Copy each record below faithfully, leaving out images.

□ □ □

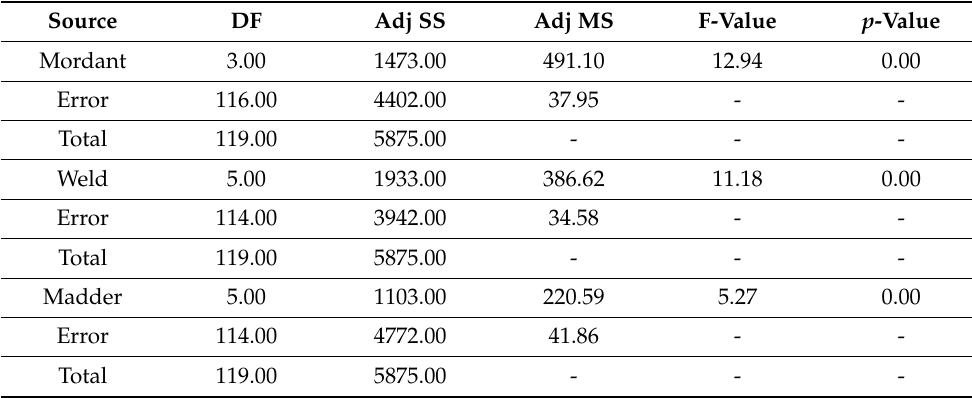
Table 3. Results of ANOVA for b* color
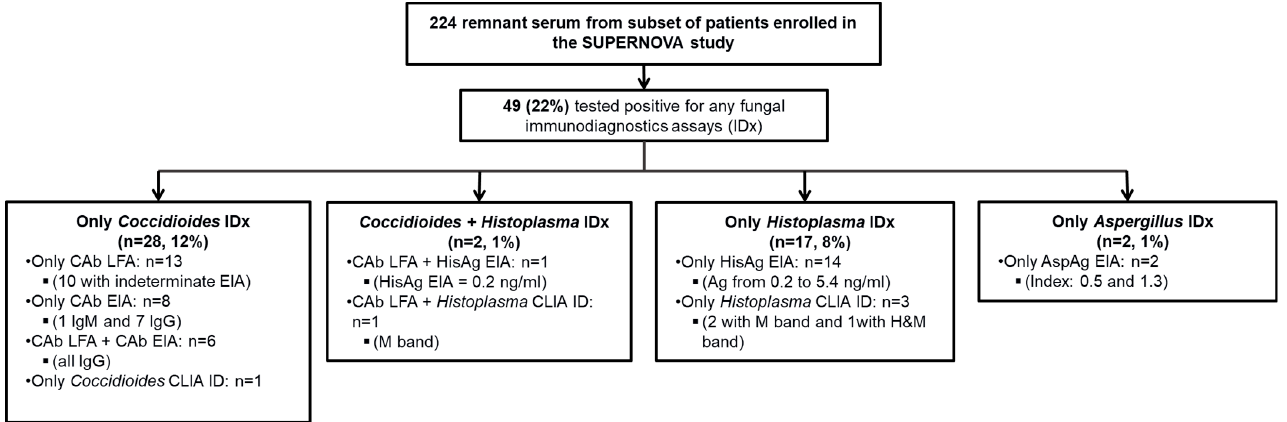
Figure 1. Flow chart of specimens tested and results. (ID) immunodi ff usion; (CAb LFA) S ō na Coccidioides Ab lateral fl ow assay; (CAb EIA) Clarus Coccidioides Ab enzyme immunoassay (CAb EIA); (HisAg EIA) Clarus Histoplasma galactomannan EIA (HisAg EIA); (AspAg EIA) Platelia Aspergillus kit. Table 1. Characteristics of 224 hospitalized patients with acute respiratory illness.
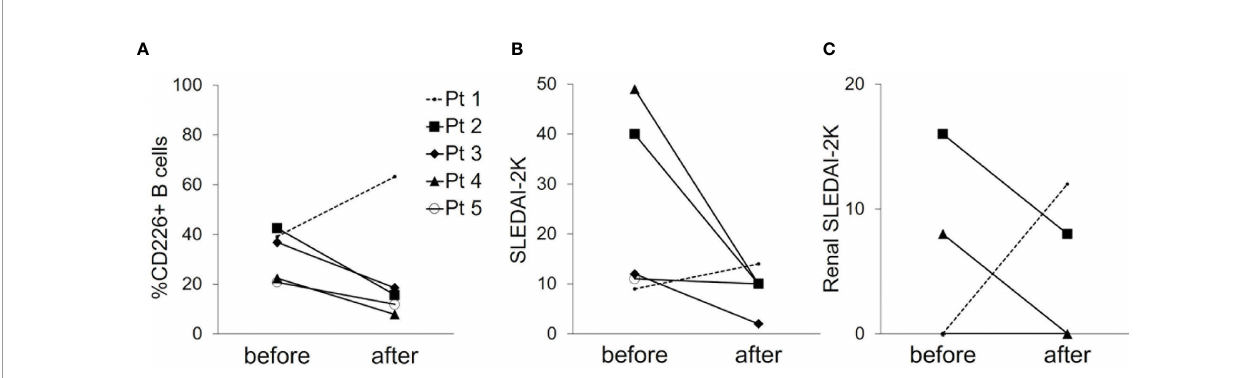
FIGURE 3 | Changes in the frequency of CD226 + B cells and disease activity before and after treatment. The frequency of CD226 + B cells (A) , SLEDAI-2K scores (B) , and renal SLEDAI-2K scores (C) before and after treatment in 5 SLE patients are shown. Each data point represents a single subject. SLEDAI-2K, SLE Disease Activity Index 2000.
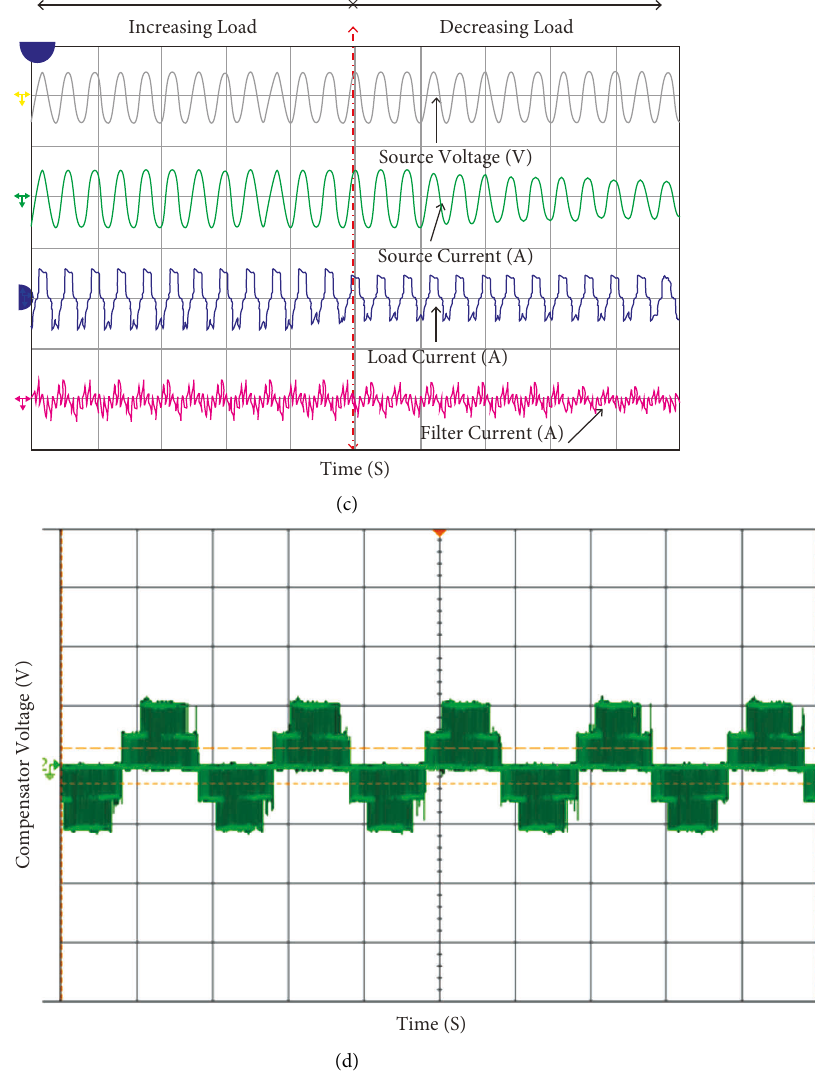
Figure 10: (a)Waveform of voltage and current before compensation, (b)waveform of voltage and current after compensation, (c)waveform of voltage and current for varying load conditions, and (d) waveform of filter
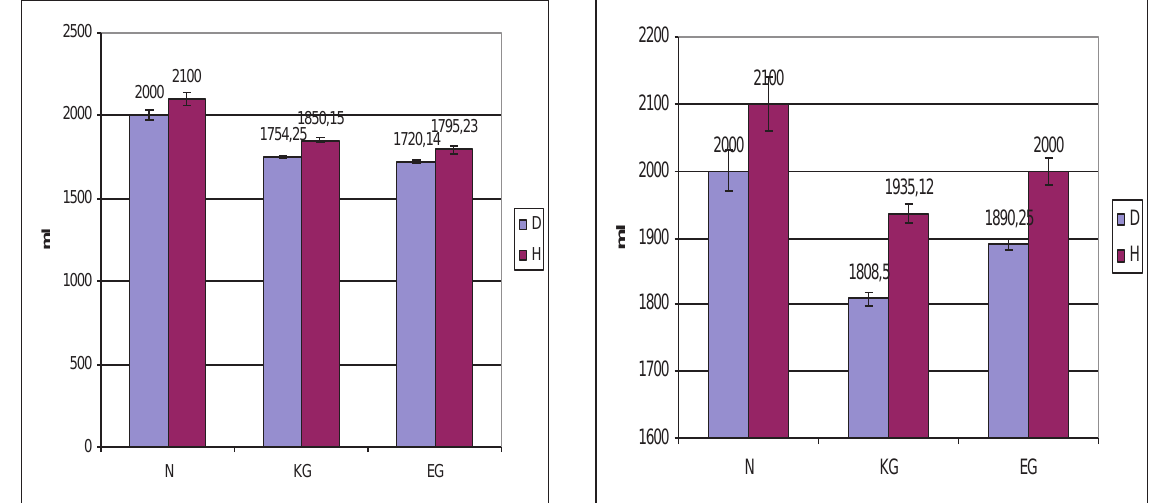
Fig. 1. The magnitude of the vital capacity of the lungs in children aged 12-13 years at the beginning (A) and at the end (B) of the study (n=40): D – girls, H – boys, N – norm, KG – control group, EG – experimental group, ml –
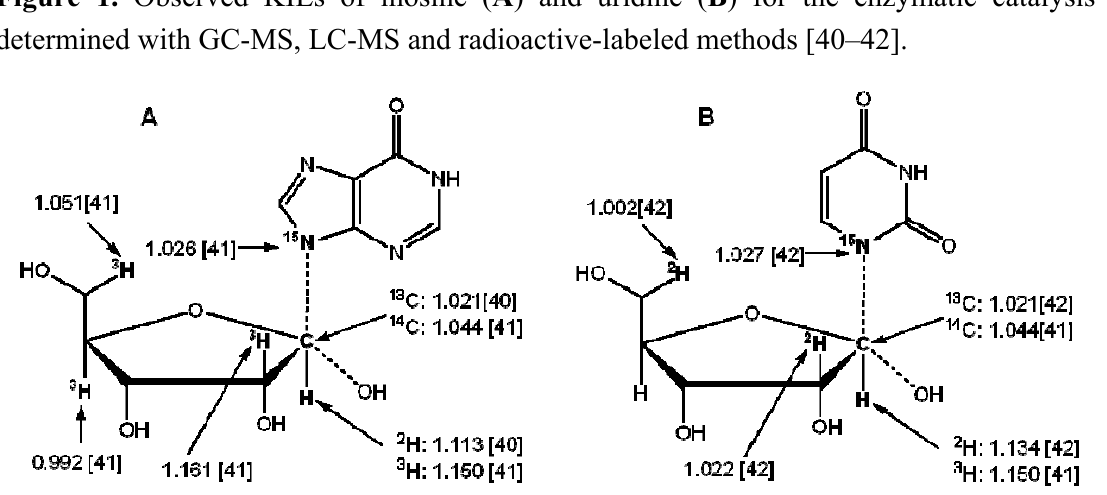
Figure 2. Observed KIEs for UpG and 3 ′ -m-nitrobenzyl phosphate catalyzed by RNase A measure by WMS and IRMS, respectively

□ □ □

**Reply to the exercise**
Table 3. Results of ANOVA for b* color
Figure 1. Flow chart of specimens tested and results. (ID) immunodi ff usion; (CAb LFA) S ō na Coccidioides Ab lateral fl ow assay; (CAb EIA) Clarus Coccidioides Ab enzyme immunoassay (CAb EIA); (HisAg EIA) Clarus Histoplasma galactomannan EIA (HisAg EIA); (AspAg EIA) Platelia Aspergillus kit. Table 1. Characteristics of 224 hospitalized patients with acute respiratory illness.
FIGURE 3 | Changes in the frequency of CD226 + B cells and disease activity before and after treatment. The frequency of CD226 + B cells (A) , SLEDAI-2K scores (B) , and renal SLEDAI-2K scores (C) before and after treatment in 5 SLE patients are shown. Each data point represents a single subject. SLEDAI-2K, SLE Disease Activity Index 2000.
Figure 10: (a)Waveform of voltage and current before compensation, (b)waveform of voltage and current after compensation, (c)waveform of voltage and current for varying load conditions, and (d) waveform of filter
Fig. 1. The magnitude of the vital capacity of the lungs in children aged 12-13 years at the beginning (A) and at the end (B) of the study (n=40): D – girls, H – boys, N – norm, KG – control group, EG – experimental group, ml –
Figure 2. Observed KIEs for UpG and 3 ′ -m-nitrobenzyl phosphate catalyzed by RNase A measure by WMS and IRMS, respectively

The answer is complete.